Scene geometry reasoning data

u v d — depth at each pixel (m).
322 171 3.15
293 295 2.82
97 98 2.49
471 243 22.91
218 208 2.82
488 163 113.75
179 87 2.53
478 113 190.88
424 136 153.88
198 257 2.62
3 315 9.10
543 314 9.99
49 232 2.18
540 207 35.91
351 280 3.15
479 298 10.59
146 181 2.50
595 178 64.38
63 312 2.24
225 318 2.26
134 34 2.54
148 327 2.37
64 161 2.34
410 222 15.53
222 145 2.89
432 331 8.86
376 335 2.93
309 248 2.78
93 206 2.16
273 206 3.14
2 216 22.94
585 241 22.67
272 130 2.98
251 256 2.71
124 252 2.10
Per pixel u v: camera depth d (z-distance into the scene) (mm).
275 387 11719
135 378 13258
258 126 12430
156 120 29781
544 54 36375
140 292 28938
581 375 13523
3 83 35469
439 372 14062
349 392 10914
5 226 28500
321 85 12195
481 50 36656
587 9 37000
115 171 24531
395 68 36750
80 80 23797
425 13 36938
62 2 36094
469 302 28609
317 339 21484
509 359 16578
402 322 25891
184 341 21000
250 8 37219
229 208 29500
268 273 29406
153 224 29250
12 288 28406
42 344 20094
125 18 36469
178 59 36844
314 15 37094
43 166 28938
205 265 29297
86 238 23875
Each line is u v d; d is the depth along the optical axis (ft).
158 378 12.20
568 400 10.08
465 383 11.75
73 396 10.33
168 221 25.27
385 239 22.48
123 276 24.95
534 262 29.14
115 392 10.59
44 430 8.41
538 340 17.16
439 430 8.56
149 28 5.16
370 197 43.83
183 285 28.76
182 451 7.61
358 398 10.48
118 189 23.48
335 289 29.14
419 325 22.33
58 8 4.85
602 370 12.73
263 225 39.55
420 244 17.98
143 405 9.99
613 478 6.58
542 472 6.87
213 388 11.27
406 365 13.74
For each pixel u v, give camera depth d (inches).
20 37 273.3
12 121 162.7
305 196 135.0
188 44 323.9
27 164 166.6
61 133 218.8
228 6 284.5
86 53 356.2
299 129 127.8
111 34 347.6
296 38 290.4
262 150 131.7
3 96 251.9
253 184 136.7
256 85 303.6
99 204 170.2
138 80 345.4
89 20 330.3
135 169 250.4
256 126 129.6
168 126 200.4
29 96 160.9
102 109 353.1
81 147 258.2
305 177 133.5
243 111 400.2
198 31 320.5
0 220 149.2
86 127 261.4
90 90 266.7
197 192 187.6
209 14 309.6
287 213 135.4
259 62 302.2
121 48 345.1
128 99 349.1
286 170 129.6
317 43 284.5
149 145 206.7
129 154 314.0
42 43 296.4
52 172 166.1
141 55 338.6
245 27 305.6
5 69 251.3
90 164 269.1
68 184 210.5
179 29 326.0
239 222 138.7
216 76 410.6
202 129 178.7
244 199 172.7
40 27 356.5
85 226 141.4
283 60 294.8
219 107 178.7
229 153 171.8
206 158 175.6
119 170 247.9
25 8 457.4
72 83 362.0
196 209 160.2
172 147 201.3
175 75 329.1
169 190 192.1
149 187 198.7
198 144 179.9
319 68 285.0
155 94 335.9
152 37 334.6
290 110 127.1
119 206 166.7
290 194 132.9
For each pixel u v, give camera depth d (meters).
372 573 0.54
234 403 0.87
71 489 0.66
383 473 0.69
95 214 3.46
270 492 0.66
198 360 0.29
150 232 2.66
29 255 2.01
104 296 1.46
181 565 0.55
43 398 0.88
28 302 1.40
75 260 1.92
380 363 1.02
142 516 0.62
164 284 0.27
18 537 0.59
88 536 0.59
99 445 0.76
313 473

What you are asked to do: Write out the lines from the one containing "202 129 178.7" through the last line of the records above. Include both of those lines and nothing else.

Solution to the problem:
202 129 178.7
244 199 172.7
40 27 356.5
85 226 141.4
283 60 294.8
219 107 178.7
229 153 171.8
206 158 175.6
119 170 247.9
25 8 457.4
72 83 362.0
196 209 160.2
172 147 201.3
175 75 329.1
169 190 192.1
149 187 198.7
198 144 179.9
319 68 285.0
155 94 335.9
152 37 334.6
290 110 127.1
119 206 166.7
290 194 132.9
For each pixel u v, give camera depth d (meters).
372 573 0.54
234 403 0.87
71 489 0.66
383 473 0.69
95 214 3.46
270 492 0.66
198 360 0.29
150 232 2.66
29 255 2.01
104 296 1.46
181 565 0.55
43 398 0.88
28 302 1.40
75 260 1.92
380 363 1.02
142 516 0.62
164 284 0.27
18 537 0.59
88 536 0.59
99 445 0.76
313 473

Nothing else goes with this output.